I made it clear he should just shut up.  And I'm sorry, but I just don't agree with him on a personal level.  I am not deeply offended, merely slightly annoyed.  Additionally he started to ask if anyone hadn't had sex before, or if anyone in the room was a virgin.  As though having seen a naked person qualifies one to see all naked people, or having seen one naked person suddenly I have no qualms seeing anyone naked.  There are plenty of people who I think would benefit from wearing a burqa.  Anyway, catty comments aside, I merely expressed my distaste which I wouldn't have done if no one had tried to say I was "cool" and I left the room with a bad taste in my mouth for the whole thing.

Friday, October 7, 2011

Pode Ser

Portuguese for literally: To be able to be.  Usually it's said when you don't want to say yes, and you don't want to hold back enough to say maybe.  You say, "[It] can be."

Currently, struggling to stay focused enough to succeed in TBOLC.  Next week we have the Terminal Exam (about boats and those sorts of terminals... not terminal illness).  We also have to turn in our Battle Analysis... a paper which is an absolute steaming pile of crap with a strange format and confusing instructions.  I think it is possible to complete it successfully, but it's a cross between an outline and a paper.  It's supposed to be about three or four typed pages and with maps a good several.  It's got to have Chicago style footnotes, but it's split up into these wonky sections that make no sense.  A sentence introduction.  A second paragraph that is a monster that you still divide with the good ol' bullet format as follows:

I. Paragraph Dois
  1. Sub-Subject of Paragraph Dois - Um
          a. Sub-Sub-Subject of the Sub-Subject - omfg

But we've got use full sentences like college graduates.  But it's still just... confusing and way outta left field, even for the Army, even for TRADOC in the Army.

By the way to all you non-Army types: TRADOC is Training Doctrine.  It's basically the less realistic, obsessive compulsive, nerdy little brother of the sort of stuff you apply in Combat.  It's very details oriented and can drive a person with common sense mad.  It's a good test of your ability to adapt and overcome though... just in a very different arena than that of down range.

Anyway, shortly after this is the informal memo.  Now I should already have that done, and I'll get on it... soon.  But there seemed to be an awful lot of complaints about that assignment and I don't really understand.  There's one format, the instructions are a little confusing sometimes... but really it's just one document with one standard.  The application of that standard may be more or less strict depending how much help we enlist as a class, but in reality there is really only one standard and there cannot be that many points deducted for the style of our memorandum.  If it's clear, to the point, and obeys the rules of grammar - basically the opposite of what you're reading now - than the grade should be okay.  And if they're graded to a strict standard... well everyone will be held to that standard so there shouldn't be any feelings of resentment on this one.  That's how I feel now anyway, I'm sure when I get my grubby little informal memo back I'll cry foul play if I think I was slighted.  Still, I'll try to go into this one not quite so frustrated as I am with the Battle Analysis.

▶ **WRITTEN TASK 1**
In the post about TBOLC coursework, why does the writer not understand the many complaints about the informal memo? Answer in one to three sentences.
▶ **WRITTEN TASK 2**
According to the post about TBOLC coursework, what does TRADOC stand for?

▶ **SUPPLIED INFORMATION**
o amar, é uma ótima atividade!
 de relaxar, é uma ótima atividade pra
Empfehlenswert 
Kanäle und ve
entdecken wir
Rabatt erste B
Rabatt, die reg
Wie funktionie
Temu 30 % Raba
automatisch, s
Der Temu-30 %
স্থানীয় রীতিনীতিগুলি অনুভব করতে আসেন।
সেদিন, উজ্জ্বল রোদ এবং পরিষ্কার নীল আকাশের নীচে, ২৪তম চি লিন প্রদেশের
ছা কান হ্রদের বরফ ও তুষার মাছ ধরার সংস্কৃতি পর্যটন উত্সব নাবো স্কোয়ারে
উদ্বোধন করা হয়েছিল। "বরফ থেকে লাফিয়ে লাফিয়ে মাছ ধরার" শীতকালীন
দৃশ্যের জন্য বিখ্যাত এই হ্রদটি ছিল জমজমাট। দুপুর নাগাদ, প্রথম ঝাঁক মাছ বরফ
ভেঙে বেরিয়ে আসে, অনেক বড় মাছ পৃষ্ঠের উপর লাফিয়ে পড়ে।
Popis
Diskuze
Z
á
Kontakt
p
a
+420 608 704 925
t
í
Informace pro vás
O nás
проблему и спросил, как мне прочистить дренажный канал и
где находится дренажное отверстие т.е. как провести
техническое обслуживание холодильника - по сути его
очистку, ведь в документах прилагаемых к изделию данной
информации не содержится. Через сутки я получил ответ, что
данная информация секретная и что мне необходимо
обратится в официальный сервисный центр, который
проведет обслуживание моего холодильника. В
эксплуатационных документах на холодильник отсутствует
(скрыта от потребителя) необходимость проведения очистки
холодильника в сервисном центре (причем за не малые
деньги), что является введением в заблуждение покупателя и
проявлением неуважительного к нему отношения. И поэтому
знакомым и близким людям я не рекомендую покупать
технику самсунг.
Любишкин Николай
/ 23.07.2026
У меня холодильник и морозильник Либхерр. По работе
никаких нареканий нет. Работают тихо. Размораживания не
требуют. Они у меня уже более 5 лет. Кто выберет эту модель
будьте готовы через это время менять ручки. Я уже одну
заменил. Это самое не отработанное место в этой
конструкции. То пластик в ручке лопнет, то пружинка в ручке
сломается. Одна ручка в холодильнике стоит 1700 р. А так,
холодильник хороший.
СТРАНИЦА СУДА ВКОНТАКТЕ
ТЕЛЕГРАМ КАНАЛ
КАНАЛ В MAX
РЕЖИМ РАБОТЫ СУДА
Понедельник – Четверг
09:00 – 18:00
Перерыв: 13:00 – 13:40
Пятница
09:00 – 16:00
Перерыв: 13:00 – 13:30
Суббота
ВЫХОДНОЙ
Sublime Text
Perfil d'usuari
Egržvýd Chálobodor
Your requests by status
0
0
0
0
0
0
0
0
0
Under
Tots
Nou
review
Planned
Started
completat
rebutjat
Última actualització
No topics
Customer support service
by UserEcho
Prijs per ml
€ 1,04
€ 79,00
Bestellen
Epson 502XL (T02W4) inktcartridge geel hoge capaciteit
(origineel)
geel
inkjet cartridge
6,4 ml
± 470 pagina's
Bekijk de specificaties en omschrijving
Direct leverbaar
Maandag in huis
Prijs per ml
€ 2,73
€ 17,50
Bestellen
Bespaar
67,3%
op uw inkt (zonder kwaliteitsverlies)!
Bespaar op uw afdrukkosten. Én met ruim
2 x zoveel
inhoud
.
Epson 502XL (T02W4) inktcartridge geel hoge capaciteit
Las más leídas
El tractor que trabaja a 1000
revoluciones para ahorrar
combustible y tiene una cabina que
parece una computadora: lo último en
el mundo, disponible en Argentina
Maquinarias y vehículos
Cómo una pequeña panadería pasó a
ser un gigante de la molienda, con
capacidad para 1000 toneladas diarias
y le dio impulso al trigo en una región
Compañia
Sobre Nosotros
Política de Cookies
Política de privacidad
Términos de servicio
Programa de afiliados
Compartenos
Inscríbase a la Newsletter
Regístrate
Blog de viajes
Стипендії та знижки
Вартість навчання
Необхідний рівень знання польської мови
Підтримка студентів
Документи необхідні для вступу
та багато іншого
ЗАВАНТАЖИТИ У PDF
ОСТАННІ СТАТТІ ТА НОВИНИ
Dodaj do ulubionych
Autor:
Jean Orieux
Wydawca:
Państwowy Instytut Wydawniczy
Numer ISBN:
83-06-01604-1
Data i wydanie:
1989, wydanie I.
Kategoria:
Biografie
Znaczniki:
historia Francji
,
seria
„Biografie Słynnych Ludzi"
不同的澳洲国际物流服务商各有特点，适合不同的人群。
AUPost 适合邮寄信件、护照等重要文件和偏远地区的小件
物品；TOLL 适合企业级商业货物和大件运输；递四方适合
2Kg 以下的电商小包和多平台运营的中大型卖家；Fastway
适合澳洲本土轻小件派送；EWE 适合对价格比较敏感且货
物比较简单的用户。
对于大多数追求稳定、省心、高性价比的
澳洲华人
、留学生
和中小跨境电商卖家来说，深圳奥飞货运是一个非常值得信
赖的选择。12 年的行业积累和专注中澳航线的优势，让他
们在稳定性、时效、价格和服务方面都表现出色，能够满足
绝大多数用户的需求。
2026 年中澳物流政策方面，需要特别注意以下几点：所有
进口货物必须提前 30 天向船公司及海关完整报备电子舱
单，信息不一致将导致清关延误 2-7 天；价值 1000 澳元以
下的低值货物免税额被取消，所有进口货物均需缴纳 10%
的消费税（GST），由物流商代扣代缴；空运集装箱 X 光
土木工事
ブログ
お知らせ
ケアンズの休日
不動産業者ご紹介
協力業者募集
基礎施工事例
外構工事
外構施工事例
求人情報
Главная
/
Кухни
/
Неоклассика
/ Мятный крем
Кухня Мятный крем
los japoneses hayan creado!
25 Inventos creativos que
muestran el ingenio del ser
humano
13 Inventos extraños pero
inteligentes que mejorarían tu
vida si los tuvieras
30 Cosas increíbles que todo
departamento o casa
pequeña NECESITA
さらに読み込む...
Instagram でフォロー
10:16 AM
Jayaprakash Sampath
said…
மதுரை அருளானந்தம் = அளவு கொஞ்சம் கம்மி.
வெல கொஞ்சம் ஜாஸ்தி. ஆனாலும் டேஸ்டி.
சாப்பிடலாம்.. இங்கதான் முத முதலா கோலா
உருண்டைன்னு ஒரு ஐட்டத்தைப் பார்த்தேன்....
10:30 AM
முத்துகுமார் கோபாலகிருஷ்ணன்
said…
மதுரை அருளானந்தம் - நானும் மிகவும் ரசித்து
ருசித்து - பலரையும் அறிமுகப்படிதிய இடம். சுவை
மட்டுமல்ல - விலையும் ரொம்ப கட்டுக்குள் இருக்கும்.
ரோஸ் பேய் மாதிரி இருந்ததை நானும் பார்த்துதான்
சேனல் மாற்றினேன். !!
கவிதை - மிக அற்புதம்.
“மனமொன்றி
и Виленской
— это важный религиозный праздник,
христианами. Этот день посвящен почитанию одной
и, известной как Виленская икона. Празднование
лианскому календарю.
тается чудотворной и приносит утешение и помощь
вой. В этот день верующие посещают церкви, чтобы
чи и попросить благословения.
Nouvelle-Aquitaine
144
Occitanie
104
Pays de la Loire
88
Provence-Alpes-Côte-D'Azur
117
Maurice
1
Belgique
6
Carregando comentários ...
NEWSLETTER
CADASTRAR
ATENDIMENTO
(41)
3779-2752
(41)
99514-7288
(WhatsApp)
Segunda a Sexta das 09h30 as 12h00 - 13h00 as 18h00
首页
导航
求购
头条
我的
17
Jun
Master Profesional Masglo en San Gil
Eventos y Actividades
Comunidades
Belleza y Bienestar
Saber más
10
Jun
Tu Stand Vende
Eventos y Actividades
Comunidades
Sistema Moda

▶ **RESPONSE BOX 1**
The writer sees the informal memo as a single document with one format and one standard, so few points can be lost for style. A memo that is clear, to the point and grammatical should get an acceptable grade. Even if grading is strict, everyone is held to the same standard, so nobody has reason to feel resentful.

▶ **RESPONSE BOX 2**
Training Doctrine.